[Opening Text block section]

Networking among virtual machines in Microsoft Azure is going to get a whole lot faster thanks to some new hardware that Microsoft has rolled out across its fleet of data centres.

The company announced Monday that it has deployed hundreds of thousands of Field-Programmable Gate Arrays (FPGA) across servers in 15 countries and five different continents. The chips have been put to use in a variety of first-party Microsoft services, and they are now starting to accelerate networking on the company’s Azure cloud platform.

Machine learning boost
In addition to improving networking speeds, the FPGAs, which sit on custom, Microsoft-designed boards connected to Azure servers, can also be used to improve the speed of machine-learning tasks and other key cloud functionality. Microsoft has not said exactly what the contents of the boards include, other than revealing that they hold an FPGA, static RAM chips and hardened digital signal processors.

Microsoft’s deployment of the programmable hardware is important as the previously reliable increase in CPU speeds continues to slow down. FPGAs can provide an additional speed boost in processing power for the particular tasks that they’ve been configured to work on, cutting down on the time it takes to do things like manage the flow of network traffic or translate text.

With Microsoft looking to squeeze every ounce of power out of the computing hardware and footprint that it already has to compete with other players in the cloud market, this hardware could give the company an advantage.

Accelerated Networking, a new feature available in beta on Monday, is one example of the features that an FPGA deployment enables. Between two VMs that both have it enabled, it will give users speeds as high as 25Gbps and latency of about 100 microseconds, for no extra charge.

[Closing Text block section]

Exercise tasks:
(1) Translate this sentence from the Azure networking article into Spanish: "Microsoft’s deployment of the programmable hardware is important as the previously reliable increase in CPU speeds continues to slow down."
(2) In the Azure networking article, how many countries have servers with Microsoft's FPGAs?
(3) Write one more paragraph for the Azure networking article, picking up after its final sentence.
The rows that come after this point are separate material and are not part of the Azure networking article.

[Opening Data shown section]

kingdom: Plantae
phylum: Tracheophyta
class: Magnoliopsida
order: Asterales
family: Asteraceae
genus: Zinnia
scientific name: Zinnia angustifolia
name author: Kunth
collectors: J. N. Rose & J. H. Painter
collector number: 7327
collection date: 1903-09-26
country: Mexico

[Closing Data shown section]

Replies:
(1) El despliegue del hardware programable por parte de Microsoft es importante porque el aumento de la velocidad de las CPU, antes fiable, sigue desacelerándose.

(2) Microsoft has deployed the FPGAs across servers in 15 countries.

(3)
Oracle unveiling
The Accelerated Networking announcement comes after Oracle unveiled its second-generation infrastructure-as-a-service offering at OpenWorld, which also features off-server, software-defined networking to drive improved performance.

Azure CTO Mark Russinovich said using the FPGAs was key to helping Azure take advantage of the networking hardware that it put into its data centres. While the hardware could support 40Gbps speeds, actually moving all that network traffic with the different software-defined networking rules that are attached to it took a massive amount of CPU power.

“That’s just not economically viable,” he said in an interview. “Why take those CPUs away from what we can sell to customers in virtual machines, when we could potentially have that off-loaded into FPGA? They could serve that purpose as well as future purposes, and get us familiar with FPGAs in our data centre. It became a pretty clear win for us.”

Codename Catapult
The project is the brainchild of Doug Burger, a distinguished engineer in Microsoft Research’s New Experiences and Technologies (NExT) group. Burger started the FPGA project, codenamed Catapult, in 2010. The team first started working with Bing, and then expanded to Azure. That work led to the second, current design of Microsoft’s FPGA hardware layout.